弁護士との付き合い方(相談・依頼の仕方)

弁護士に相談したいがどうしたらよいか,弁護士に依頼したいがどの弁護士に依頼したらよいかと悩まれる方もいるかと思います。以下には,弁護士との相談の仕方,依頼した場合の弁護士と依頼者の関係などを説明します。

1 相談の仕方

ア 相談の内容

今自分が抱えている問題が弁護士に相談すべき内容かどうか迷われて法律相談を躊躇されている方もいると思いますが,そのような相談もまずはお気軽にご相談下さい

これまで漠然と抱いていた不安や疑問が,弁護士との相談を通じて問題点を整理することができ,今後どうしたらよいかということが見えてくることもあります。

また,相談の結果,相談前には把握していなかった問題点が発見されることもあります。

そして,実際に相談をすることで弁護士に依頼した方がいいという場合もありますし,弁護士に依頼する必要はないが問題の解決の糸口が見つかることもあります。

イ 資料の準備

法律相談にお越し頂く際には,関連しそうな資料を可能な限りご用意下さい。資料をご持参いただくことで事実関係を正確に把握することが可能になり,解決の見通しなどをより正確にお伝えすることが可能となります。また,そのような資料の中に解決の糸口となる資料があることもあります。

ウ 事実関係の整理

法律相談では限られた時間を効率的に使う必要がありますので,相談概要を簡単にメモしたものをご用意いただくことをお勧めしています。

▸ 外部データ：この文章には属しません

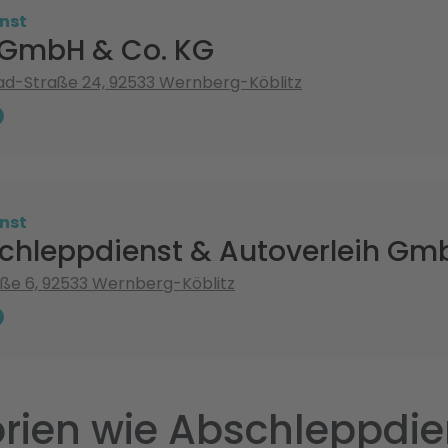
nst
k GmbH & Co. KG
ad-Straße 24, 92533 Wernberg-Köblitz
nst
chleppdienst & Autoverleih Gm
ße 6, 92533 Wernberg-Köblitz
rien wie Abschleppdie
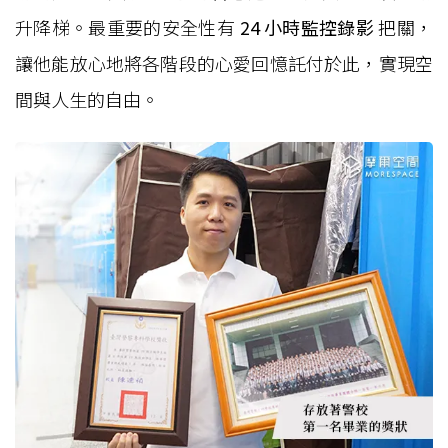
升降梯。最重要的安全性有
24 小時監控錄影
把關，
讓他能放心地將各階段的心愛回憶託付於此，實現空
間與人生的自由。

特に,事実関係を時系列順に簡単にメモしたものや相続関係図など簡単なものを作成していただくと法律相談がスムーズに進みます。

2 弁護士との付き合い方

ア 弁護士と依頼者との関係

ここでは弁護士がどのように事件を進めていくかについて大まかに説明します。

弁護士は,まず事実関係の調査を行います。そのため,依頼者に資料(証拠)を揃えていただいたり,関係者の方からお話を伺ったりします。

このように,弁護士は証拠に基づいて事実関係を把握した上で依頼者とともに事件をどのように進めていくかについて方針を決めていきます。

そして,事件が進んでいけば,適宜進捗状況を依頼者の方に報告し,今後の事件の進め方について,依頼者と協議していきます。例えば,交渉の内容を依頼者に報告し,今後の方針について,交渉を継続するのか,交渉を打ち切り裁判等の手続を利用するのか等を協議します。また,裁判になっている場合には,裁判の期日が終われば,その期日の報告を行い,次回期日までに反論の書面を作成する必要がある場合には打ち合わせなどを行います。

このように弁護士と依頼者とは,ともに事件を進めていくという協同関係にありますので,連絡を取り合うことが重要であり,また相互に信頼関係を築いていくことが重要となります。したがって,依頼する弁護士を選ぶ際には,安心して任せられるかどうかということだけでなく,話しやすい雰囲気かどうかなど信頼関係を築けるかどうかという視点も必要であると思います。